Your instructions
Read the lines below. Copy out any that hold the string "Luzia".

Data for review
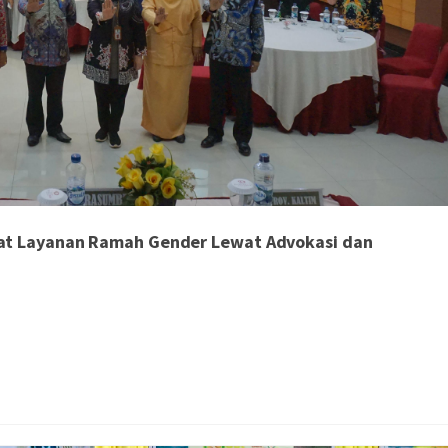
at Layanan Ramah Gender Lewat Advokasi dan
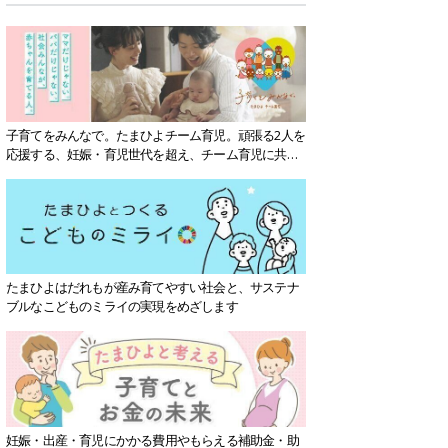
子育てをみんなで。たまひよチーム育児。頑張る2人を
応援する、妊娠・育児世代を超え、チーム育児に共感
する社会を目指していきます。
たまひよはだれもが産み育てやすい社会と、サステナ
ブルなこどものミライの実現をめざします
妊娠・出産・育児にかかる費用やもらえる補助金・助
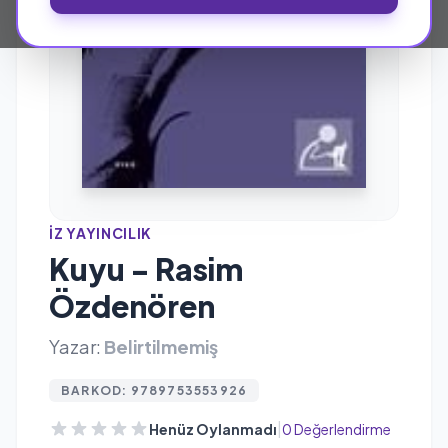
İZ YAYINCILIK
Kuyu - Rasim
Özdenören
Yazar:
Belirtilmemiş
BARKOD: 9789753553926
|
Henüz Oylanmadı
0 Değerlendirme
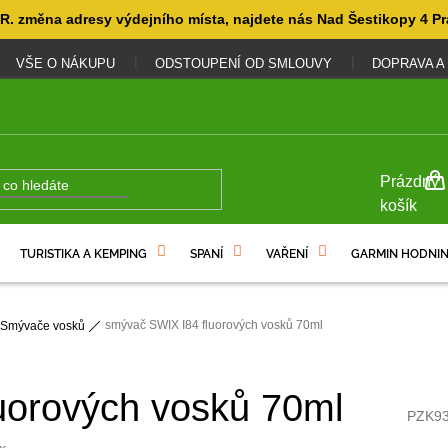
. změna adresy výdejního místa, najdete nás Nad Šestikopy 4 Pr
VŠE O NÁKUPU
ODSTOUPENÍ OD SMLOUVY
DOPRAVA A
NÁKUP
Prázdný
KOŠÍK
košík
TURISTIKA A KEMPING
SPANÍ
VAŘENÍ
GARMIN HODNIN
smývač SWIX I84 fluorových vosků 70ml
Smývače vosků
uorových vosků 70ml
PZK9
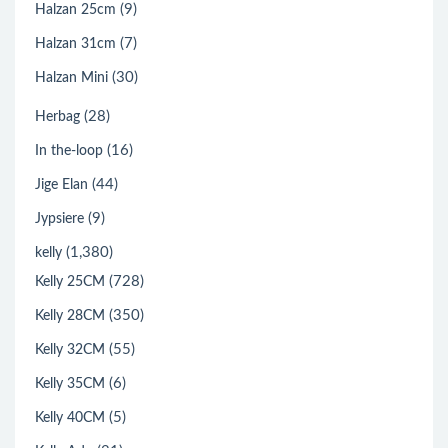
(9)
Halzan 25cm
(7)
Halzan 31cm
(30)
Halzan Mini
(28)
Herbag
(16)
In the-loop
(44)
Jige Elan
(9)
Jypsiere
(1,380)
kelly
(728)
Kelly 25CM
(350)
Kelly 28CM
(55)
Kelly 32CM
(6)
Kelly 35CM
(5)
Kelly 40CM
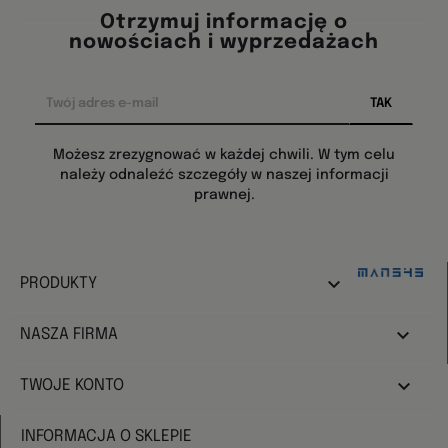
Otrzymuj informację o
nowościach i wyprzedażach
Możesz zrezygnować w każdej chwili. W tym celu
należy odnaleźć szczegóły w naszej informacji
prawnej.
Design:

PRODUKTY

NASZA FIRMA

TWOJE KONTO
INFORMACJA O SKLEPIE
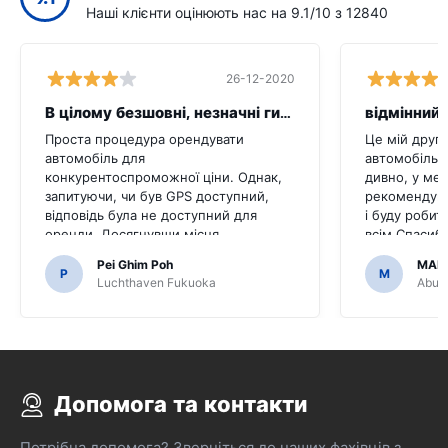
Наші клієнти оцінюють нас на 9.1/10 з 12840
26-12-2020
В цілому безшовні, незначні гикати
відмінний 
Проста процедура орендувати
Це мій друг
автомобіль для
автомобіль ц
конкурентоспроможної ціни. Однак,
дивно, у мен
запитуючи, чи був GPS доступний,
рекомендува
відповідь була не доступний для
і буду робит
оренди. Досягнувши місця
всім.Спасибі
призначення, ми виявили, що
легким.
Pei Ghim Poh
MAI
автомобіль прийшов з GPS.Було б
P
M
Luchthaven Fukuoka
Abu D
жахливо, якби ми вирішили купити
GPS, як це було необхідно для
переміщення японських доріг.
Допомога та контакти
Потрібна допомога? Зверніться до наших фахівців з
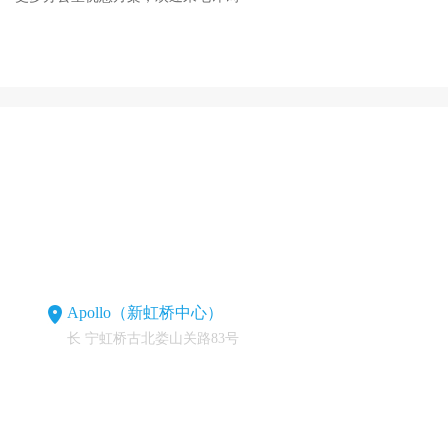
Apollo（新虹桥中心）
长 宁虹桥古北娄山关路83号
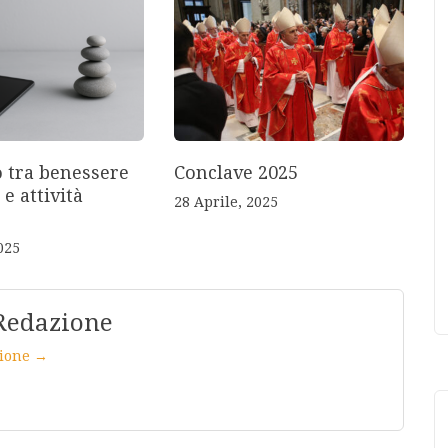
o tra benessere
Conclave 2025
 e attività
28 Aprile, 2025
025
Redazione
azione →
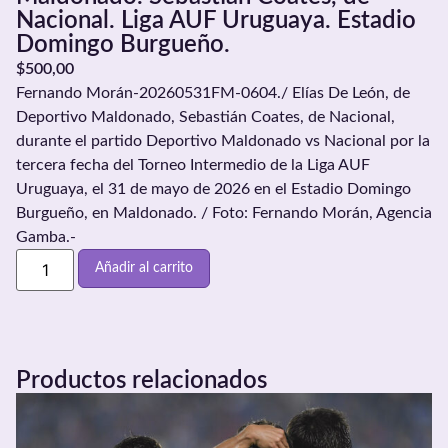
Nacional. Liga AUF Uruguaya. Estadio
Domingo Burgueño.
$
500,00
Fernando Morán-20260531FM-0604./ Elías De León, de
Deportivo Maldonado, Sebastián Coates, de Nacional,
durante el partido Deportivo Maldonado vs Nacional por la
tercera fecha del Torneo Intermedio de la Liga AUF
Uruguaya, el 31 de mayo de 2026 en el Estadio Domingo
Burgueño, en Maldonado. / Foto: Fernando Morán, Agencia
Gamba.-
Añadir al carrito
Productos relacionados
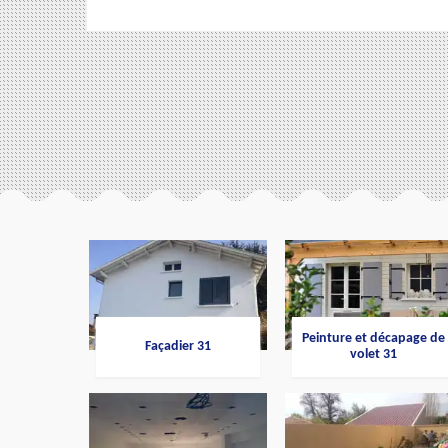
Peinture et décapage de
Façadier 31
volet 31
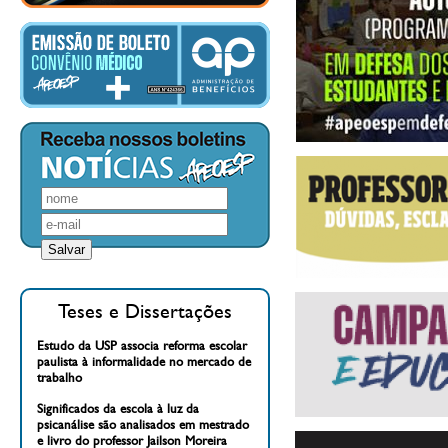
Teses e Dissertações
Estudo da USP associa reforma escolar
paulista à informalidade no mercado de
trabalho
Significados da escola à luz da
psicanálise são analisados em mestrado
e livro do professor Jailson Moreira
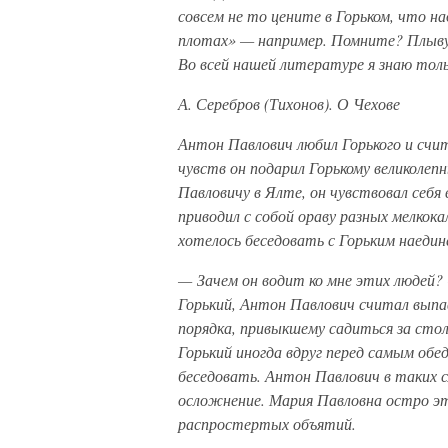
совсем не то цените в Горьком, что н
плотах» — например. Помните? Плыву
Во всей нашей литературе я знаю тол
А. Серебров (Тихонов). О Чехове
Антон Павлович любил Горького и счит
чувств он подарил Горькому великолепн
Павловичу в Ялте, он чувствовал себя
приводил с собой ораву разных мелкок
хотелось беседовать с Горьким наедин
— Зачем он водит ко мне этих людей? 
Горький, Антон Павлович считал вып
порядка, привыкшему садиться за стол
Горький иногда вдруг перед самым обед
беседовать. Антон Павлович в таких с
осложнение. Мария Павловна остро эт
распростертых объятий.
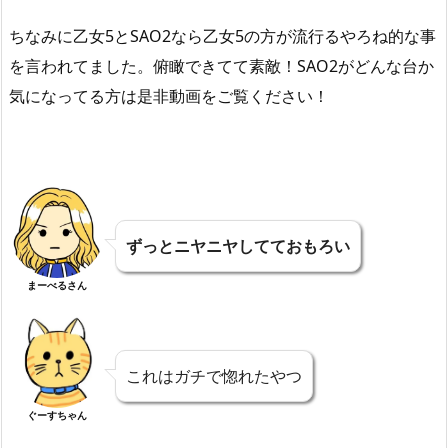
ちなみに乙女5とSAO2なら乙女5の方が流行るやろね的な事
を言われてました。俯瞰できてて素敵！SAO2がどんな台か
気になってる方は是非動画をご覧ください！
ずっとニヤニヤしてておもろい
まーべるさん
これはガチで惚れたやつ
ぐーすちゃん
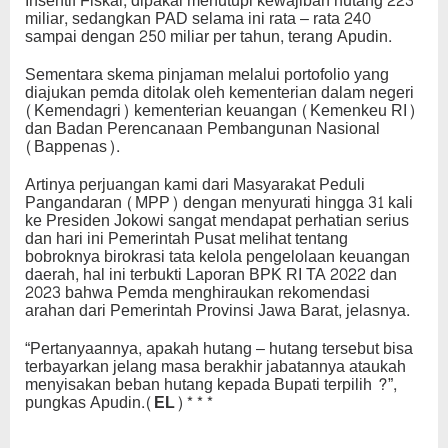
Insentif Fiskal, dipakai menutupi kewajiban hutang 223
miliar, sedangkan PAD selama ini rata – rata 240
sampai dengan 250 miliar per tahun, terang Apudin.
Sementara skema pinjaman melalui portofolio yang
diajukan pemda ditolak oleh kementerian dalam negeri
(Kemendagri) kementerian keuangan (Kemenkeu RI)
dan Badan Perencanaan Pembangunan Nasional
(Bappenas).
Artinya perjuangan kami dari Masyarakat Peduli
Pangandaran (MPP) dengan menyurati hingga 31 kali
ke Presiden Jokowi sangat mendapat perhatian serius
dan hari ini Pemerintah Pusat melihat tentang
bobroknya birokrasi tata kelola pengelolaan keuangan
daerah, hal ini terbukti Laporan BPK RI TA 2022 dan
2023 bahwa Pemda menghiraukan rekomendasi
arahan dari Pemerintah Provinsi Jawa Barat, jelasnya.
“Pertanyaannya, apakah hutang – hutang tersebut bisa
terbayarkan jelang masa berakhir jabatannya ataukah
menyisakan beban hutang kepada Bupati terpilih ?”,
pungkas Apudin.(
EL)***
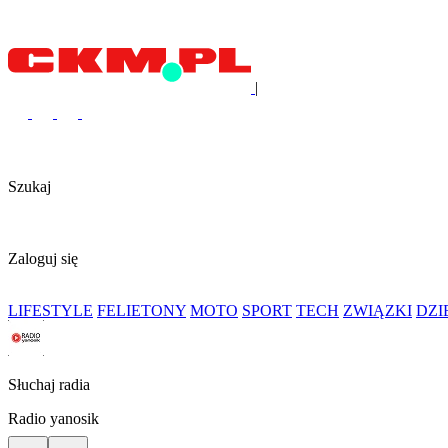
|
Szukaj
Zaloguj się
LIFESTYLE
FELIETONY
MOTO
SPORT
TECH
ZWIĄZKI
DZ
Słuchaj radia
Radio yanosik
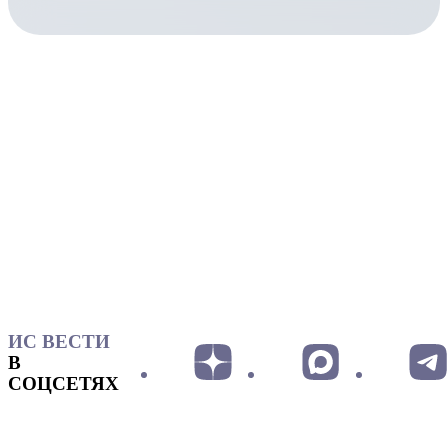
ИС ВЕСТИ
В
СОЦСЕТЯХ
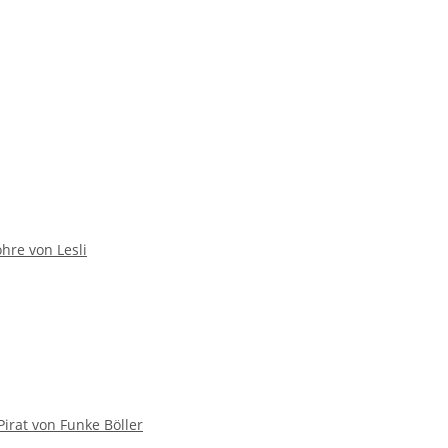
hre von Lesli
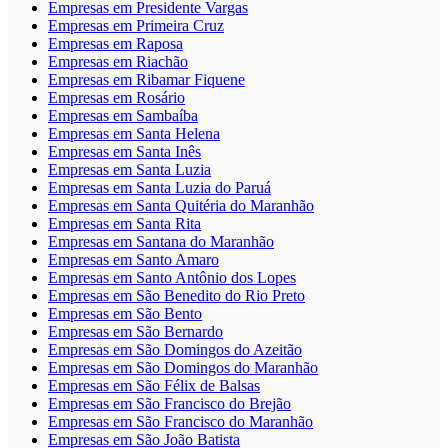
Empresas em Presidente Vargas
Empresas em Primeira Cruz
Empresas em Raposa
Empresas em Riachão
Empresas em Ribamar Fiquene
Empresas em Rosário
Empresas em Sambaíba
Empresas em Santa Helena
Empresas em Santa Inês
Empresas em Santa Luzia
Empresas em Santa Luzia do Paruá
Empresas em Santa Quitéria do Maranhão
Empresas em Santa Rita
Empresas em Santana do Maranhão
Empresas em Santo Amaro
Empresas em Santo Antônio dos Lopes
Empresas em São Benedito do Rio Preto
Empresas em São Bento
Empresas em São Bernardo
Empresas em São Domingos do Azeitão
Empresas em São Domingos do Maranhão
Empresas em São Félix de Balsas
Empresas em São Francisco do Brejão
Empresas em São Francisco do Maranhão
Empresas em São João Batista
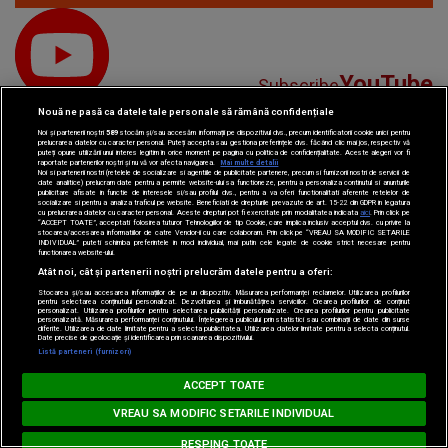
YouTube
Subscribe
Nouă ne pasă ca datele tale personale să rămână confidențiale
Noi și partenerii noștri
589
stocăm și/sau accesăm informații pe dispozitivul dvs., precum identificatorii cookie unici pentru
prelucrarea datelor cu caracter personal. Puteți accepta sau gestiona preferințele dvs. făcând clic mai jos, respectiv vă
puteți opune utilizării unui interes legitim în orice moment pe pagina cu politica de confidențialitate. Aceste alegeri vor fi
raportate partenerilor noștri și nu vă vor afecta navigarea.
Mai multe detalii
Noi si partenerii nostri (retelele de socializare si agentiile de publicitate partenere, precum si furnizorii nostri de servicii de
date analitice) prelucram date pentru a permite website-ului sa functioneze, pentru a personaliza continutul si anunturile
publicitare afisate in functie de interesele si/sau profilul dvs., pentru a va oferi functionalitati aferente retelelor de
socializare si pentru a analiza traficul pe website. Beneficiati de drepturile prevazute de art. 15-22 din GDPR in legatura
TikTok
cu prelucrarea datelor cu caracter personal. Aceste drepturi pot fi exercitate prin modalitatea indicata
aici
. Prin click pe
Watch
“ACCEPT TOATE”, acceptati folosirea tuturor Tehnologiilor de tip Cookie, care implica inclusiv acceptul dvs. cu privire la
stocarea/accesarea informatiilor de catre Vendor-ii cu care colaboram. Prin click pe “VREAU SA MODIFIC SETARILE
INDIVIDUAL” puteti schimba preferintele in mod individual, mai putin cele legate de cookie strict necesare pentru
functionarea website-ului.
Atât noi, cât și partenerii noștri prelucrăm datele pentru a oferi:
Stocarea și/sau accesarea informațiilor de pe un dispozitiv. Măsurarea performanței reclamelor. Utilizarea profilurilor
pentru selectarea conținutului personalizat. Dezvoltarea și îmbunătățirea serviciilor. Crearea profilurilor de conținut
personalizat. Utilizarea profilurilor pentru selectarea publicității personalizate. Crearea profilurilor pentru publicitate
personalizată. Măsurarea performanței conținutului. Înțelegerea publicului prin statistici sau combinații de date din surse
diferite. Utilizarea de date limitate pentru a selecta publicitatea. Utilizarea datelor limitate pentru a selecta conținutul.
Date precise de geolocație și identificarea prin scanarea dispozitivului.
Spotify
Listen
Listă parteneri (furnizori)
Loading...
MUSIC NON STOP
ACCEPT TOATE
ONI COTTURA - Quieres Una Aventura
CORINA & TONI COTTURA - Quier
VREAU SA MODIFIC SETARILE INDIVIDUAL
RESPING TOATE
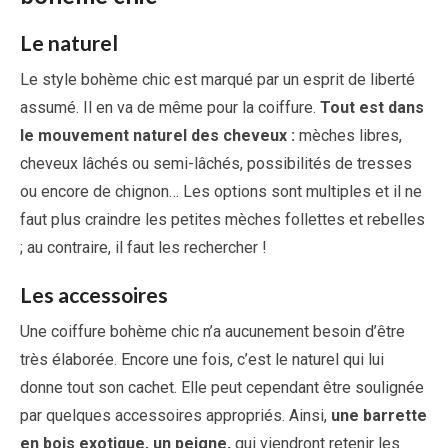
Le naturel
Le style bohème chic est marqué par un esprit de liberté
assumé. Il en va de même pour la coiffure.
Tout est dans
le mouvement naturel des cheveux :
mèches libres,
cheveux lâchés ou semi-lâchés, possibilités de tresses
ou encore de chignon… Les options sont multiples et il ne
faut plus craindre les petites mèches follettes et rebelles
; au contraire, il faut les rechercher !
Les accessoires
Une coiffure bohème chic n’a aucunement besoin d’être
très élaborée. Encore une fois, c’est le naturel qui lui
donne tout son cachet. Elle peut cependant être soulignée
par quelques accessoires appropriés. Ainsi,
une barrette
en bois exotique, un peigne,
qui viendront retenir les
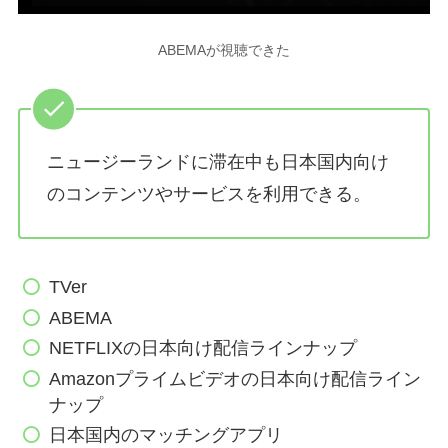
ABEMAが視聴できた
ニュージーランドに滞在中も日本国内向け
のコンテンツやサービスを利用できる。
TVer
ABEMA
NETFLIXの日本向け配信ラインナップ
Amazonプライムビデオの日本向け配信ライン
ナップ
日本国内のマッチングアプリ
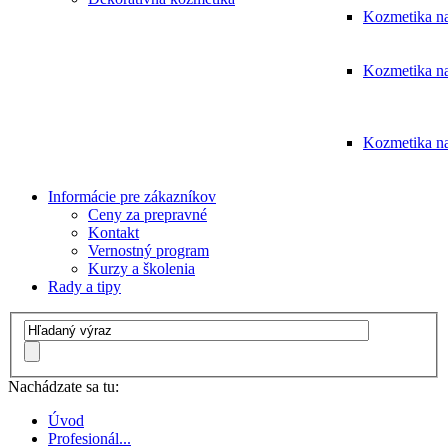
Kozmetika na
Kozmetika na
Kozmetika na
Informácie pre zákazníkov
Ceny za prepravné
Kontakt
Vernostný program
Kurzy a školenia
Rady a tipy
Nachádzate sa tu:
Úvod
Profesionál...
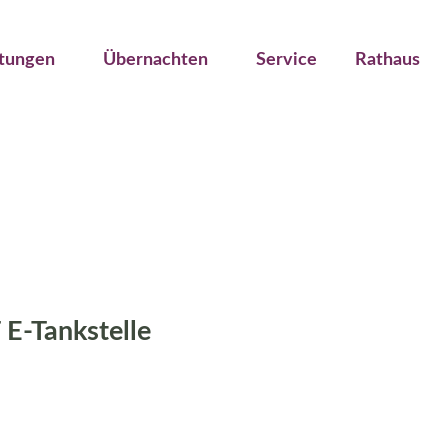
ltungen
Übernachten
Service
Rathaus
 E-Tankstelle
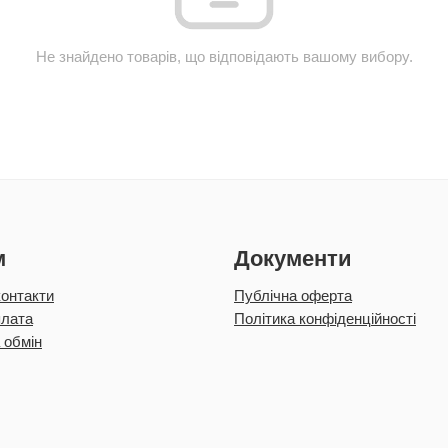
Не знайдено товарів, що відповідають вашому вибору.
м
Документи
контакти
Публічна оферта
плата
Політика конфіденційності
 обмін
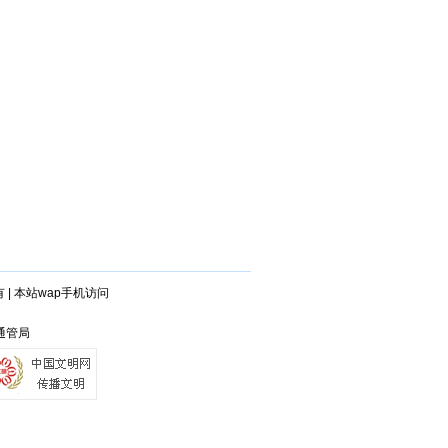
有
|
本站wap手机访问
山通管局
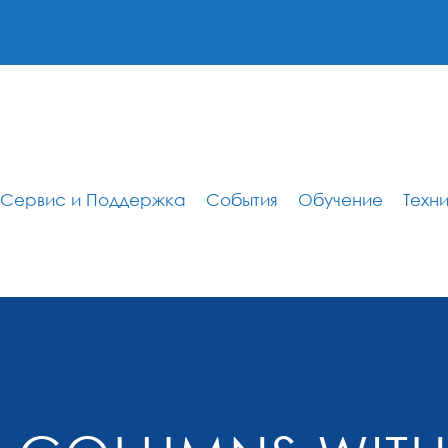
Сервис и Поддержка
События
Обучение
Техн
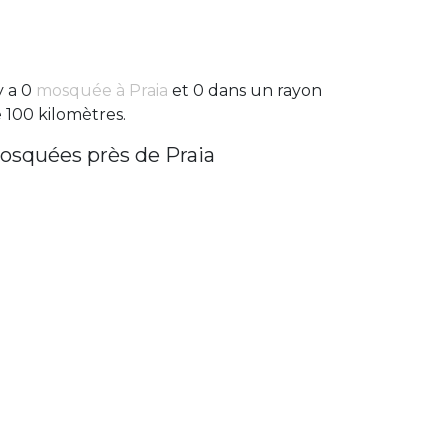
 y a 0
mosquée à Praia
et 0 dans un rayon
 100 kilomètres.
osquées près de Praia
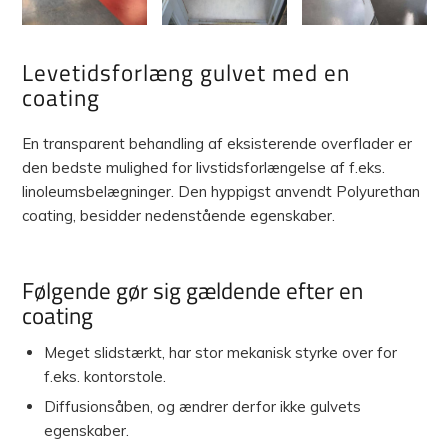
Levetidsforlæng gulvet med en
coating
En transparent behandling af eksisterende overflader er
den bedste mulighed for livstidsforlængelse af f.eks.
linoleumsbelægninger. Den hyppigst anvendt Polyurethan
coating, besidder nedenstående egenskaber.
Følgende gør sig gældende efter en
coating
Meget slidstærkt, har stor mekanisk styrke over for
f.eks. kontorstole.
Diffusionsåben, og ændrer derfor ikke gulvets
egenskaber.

Reply
Empresas em Santa Luzia
Empresas em Santa Luzia do Paruá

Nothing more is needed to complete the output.